Een jaar zonder werk.

Ik heb inmiddels driehonderdachtenveertig sollicitaties achter de rug. Van een goede financiële job, waarvoor ik gekwalificeerd zou zijn volgens mijn papieren en ervaring, tot aan vuilnisman bij de gemeente en plantsoenmedewerker. Voor dat laatste hebben ze liever echte kanslozen, dat moest ik toch wel begrijpen, zei een kauwende Ingrid achter pantserglas. Want ze worden wat belaagd, mensen aan het loket voor uitkeringen.

Ik ben werkloos. Ik pak alles aan, ik wil niet dat mijn kinderen mij zo zien. Ik wil dat ze trots op mij zijn, zoals ik altijd was, trots. Werkloos zijn is niet meer deelnemen aan een arbeidsproces.

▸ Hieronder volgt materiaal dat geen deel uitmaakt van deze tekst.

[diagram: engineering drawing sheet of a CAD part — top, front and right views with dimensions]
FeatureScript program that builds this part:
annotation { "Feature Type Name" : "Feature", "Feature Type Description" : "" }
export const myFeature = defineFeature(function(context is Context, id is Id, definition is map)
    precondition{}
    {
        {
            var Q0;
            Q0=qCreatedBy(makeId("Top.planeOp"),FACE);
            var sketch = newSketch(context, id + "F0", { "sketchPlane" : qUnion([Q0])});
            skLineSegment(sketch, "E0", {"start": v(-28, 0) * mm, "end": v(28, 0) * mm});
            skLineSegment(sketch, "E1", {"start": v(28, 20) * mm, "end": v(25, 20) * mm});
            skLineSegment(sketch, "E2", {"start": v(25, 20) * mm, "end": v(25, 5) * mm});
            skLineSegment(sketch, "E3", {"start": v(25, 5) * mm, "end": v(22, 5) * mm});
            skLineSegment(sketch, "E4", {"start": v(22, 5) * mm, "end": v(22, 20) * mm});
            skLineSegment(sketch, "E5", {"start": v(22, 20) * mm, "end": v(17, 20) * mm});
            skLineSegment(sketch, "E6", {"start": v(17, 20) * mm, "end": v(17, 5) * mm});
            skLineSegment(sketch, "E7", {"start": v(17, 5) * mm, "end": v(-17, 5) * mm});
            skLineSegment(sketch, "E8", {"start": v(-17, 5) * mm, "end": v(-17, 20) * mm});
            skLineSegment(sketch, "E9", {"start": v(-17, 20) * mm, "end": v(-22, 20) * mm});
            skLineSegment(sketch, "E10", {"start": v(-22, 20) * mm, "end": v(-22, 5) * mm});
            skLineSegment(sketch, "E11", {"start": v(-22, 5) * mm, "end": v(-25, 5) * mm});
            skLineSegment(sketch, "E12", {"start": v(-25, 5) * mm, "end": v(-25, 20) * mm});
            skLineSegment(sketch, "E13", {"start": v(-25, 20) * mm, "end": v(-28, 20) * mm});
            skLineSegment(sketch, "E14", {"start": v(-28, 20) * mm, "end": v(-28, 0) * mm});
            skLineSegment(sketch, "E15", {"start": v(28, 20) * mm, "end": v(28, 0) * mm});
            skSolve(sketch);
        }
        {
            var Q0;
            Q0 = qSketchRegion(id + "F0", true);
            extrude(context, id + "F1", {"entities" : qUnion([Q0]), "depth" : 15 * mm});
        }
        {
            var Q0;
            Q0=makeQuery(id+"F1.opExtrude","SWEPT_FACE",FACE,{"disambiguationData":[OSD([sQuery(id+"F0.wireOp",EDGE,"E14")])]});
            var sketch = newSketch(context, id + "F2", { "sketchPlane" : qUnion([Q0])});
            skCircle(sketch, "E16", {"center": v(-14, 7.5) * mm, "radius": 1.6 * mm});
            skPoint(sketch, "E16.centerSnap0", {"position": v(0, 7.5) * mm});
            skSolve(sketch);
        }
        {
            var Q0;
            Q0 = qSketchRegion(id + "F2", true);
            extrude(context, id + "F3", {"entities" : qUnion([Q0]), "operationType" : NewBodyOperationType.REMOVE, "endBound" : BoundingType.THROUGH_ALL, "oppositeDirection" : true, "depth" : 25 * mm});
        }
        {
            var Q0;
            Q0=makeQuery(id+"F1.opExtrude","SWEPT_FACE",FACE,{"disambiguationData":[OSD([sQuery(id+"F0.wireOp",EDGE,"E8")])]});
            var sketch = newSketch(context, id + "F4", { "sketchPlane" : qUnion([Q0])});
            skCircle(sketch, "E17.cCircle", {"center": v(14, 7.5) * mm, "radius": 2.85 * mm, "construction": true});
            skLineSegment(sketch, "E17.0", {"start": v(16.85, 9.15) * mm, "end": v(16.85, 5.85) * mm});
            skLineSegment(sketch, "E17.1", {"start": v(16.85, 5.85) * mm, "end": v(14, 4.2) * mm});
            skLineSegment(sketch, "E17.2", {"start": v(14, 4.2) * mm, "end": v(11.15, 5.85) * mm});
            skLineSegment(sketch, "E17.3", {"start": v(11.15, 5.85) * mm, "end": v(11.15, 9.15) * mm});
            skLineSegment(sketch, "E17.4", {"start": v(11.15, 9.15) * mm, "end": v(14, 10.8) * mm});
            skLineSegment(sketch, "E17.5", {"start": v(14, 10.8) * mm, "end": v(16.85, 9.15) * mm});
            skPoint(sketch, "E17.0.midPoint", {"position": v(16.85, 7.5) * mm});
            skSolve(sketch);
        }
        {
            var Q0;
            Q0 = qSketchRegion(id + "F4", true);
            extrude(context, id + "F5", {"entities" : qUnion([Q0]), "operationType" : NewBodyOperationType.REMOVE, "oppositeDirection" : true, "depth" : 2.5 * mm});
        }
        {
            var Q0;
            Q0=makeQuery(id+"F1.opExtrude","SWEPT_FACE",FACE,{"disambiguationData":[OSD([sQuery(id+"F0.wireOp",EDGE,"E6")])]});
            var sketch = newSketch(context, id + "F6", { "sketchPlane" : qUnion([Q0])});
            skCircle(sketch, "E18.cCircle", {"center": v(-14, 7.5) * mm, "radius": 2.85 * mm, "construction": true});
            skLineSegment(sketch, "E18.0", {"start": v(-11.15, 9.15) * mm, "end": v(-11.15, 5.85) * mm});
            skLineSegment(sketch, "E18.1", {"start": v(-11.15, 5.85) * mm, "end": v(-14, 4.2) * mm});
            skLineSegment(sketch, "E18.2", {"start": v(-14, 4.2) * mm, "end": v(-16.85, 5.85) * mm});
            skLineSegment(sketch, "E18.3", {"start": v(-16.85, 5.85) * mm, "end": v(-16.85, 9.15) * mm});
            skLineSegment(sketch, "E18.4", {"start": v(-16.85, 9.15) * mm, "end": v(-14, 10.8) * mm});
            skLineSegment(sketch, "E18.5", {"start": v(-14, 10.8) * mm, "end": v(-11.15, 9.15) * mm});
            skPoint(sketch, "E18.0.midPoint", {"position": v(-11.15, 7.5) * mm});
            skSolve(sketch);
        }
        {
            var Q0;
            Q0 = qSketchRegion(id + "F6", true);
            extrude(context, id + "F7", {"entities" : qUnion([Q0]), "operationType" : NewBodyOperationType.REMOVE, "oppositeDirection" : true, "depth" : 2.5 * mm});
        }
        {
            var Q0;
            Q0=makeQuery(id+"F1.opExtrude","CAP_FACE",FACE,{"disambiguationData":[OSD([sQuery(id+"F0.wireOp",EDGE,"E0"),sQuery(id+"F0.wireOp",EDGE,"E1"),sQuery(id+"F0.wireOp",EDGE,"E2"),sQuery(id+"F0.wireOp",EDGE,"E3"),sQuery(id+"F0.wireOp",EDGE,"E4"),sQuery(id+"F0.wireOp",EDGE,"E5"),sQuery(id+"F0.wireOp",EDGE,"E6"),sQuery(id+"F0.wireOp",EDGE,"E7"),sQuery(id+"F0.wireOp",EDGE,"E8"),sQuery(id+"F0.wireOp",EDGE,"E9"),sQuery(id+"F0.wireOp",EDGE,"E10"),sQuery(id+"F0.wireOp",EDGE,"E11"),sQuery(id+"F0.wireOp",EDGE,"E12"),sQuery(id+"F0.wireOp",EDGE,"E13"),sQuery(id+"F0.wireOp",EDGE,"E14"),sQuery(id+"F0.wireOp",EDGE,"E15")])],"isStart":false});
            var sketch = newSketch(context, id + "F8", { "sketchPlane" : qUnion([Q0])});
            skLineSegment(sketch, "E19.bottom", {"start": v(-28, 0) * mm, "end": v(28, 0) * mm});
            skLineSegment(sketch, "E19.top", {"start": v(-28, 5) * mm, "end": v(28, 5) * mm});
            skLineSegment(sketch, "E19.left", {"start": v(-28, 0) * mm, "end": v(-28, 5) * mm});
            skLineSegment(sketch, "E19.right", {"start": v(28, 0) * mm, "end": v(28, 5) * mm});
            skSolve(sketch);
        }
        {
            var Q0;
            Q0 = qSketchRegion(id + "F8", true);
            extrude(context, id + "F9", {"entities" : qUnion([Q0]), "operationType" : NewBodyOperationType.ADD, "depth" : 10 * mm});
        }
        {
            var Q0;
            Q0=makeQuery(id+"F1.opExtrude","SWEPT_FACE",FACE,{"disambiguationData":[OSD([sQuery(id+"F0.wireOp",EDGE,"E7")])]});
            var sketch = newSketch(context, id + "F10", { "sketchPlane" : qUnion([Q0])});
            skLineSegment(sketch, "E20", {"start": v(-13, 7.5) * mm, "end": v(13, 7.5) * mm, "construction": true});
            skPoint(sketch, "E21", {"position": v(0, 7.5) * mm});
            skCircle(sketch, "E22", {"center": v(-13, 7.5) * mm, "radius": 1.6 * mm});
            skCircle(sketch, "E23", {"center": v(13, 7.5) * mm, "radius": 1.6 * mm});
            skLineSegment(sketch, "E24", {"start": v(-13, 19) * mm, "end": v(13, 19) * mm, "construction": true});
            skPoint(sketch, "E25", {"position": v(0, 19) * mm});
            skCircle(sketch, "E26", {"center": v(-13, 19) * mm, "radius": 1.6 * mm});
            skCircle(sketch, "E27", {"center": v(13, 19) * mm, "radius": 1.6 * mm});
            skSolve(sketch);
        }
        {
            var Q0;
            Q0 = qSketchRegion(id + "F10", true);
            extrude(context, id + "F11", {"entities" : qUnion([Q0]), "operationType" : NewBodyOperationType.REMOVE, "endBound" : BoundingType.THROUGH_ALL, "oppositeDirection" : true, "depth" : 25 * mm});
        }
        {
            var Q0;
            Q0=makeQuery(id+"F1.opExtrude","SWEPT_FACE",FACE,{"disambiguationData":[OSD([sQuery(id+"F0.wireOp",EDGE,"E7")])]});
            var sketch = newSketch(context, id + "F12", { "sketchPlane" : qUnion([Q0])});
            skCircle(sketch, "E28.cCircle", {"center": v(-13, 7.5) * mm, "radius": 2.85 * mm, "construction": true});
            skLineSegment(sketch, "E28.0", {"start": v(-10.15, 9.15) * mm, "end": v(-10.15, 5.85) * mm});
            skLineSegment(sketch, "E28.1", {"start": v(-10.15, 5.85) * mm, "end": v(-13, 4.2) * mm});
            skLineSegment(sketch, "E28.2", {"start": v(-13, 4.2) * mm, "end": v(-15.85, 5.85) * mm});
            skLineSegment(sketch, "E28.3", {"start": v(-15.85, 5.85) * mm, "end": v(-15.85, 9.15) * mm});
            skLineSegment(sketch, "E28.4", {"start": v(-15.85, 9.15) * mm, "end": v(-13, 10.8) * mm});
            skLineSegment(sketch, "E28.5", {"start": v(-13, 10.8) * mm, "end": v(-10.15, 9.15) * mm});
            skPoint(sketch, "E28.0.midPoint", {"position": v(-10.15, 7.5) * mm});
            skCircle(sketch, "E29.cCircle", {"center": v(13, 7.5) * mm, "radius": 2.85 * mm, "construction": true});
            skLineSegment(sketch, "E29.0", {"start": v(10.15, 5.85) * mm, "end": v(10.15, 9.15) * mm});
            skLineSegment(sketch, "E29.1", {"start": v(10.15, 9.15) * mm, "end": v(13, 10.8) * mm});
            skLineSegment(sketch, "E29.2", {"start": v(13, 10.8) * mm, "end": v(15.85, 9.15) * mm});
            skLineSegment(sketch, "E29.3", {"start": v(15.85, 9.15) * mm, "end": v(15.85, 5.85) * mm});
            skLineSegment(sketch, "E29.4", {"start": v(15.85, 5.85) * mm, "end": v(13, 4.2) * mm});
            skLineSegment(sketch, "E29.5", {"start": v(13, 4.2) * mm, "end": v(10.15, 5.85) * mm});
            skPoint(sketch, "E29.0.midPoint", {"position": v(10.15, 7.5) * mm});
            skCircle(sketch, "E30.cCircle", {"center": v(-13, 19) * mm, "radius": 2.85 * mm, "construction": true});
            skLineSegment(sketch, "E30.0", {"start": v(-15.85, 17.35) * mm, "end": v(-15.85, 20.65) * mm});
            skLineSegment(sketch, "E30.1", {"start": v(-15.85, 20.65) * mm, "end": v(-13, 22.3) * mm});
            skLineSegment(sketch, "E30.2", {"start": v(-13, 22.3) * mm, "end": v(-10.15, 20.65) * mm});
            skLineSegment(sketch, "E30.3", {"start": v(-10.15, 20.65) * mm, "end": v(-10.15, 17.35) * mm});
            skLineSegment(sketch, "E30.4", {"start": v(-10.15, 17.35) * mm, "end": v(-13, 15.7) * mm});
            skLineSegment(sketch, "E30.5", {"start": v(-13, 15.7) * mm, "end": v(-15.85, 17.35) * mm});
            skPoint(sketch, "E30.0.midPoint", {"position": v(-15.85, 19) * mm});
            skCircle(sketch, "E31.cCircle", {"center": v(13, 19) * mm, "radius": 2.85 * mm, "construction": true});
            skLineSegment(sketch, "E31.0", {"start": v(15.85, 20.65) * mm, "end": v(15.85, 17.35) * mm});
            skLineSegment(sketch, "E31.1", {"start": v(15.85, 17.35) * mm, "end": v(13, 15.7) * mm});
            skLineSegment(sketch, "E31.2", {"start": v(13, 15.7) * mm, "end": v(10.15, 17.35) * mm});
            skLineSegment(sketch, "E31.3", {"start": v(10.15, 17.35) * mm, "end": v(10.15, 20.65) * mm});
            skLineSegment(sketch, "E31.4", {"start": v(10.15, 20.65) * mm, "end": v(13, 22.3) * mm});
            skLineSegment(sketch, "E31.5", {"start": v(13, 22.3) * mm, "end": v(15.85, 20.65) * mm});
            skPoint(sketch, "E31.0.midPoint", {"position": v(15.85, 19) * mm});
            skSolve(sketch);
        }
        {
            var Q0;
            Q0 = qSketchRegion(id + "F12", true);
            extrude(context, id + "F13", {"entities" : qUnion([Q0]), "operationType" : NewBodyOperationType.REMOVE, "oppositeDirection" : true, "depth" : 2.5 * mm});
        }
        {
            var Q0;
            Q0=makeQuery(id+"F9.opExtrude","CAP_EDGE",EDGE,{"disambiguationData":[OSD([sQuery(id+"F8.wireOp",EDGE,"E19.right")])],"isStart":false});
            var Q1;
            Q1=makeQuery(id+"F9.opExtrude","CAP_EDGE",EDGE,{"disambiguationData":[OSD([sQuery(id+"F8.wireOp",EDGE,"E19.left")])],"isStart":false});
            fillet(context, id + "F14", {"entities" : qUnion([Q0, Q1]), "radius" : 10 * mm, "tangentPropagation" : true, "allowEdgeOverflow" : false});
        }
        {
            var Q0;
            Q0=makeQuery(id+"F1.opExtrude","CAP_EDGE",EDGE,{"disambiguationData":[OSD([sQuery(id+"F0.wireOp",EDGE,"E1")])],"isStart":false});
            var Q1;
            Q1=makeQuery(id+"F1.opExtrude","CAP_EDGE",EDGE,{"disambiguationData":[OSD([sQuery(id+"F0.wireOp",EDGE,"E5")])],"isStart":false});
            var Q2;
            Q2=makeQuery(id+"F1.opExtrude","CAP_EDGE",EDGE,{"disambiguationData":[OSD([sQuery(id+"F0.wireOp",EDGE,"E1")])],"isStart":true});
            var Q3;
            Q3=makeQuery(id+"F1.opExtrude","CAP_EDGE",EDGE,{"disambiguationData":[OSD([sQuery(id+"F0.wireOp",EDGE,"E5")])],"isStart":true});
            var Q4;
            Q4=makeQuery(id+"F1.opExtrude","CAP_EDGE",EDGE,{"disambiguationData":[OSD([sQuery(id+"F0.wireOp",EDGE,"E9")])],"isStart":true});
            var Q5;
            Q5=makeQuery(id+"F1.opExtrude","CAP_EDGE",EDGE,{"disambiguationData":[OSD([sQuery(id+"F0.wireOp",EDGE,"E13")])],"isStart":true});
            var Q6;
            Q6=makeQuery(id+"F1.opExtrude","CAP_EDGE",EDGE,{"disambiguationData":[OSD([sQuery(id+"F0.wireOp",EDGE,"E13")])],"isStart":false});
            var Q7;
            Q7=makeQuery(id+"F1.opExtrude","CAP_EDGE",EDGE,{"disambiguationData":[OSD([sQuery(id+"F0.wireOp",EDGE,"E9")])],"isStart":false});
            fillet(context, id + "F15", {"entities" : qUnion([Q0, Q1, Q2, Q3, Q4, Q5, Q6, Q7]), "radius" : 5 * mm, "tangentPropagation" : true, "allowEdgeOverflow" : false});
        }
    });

Niet meer deelnemen aan een arbeidsproces is een deel van je zingeving in dit leven inleveren en wat komt er eigenlijk voor terug? ‘Het leven is wat je ervan maakt', roepen sommigen. Dat klopt, maar ook met de helft van wat je verdiende? Er valt veel weg dan, inclusief je auto. Je kunt niet zomaar je verjaardag vieren met al je kennissen en vrienden. Een huiskamer vol, dertig personen, betekent toch al snel een paar honderd euro eten en drank extra. We hebben het eenvoudigweg niet meer. Mijn vrouw begrijpt het niet altijd waarom ik geen werk kan vinden. Ze wijst dingen in de krant aan en vindt dat ik hiervoor zeker uitgenodigd moet worden. Na sollicitatie blijkt het allemaal heel anders te liggen. Ik laat haar de brieven die ik stuur lezen, net zoals de afwijzingen, als ik die al krijg. Zij werkt op een advocatenkantoor. Je ziet het respect uit haar ogen verdwijnen, iedere maand een beetje meer.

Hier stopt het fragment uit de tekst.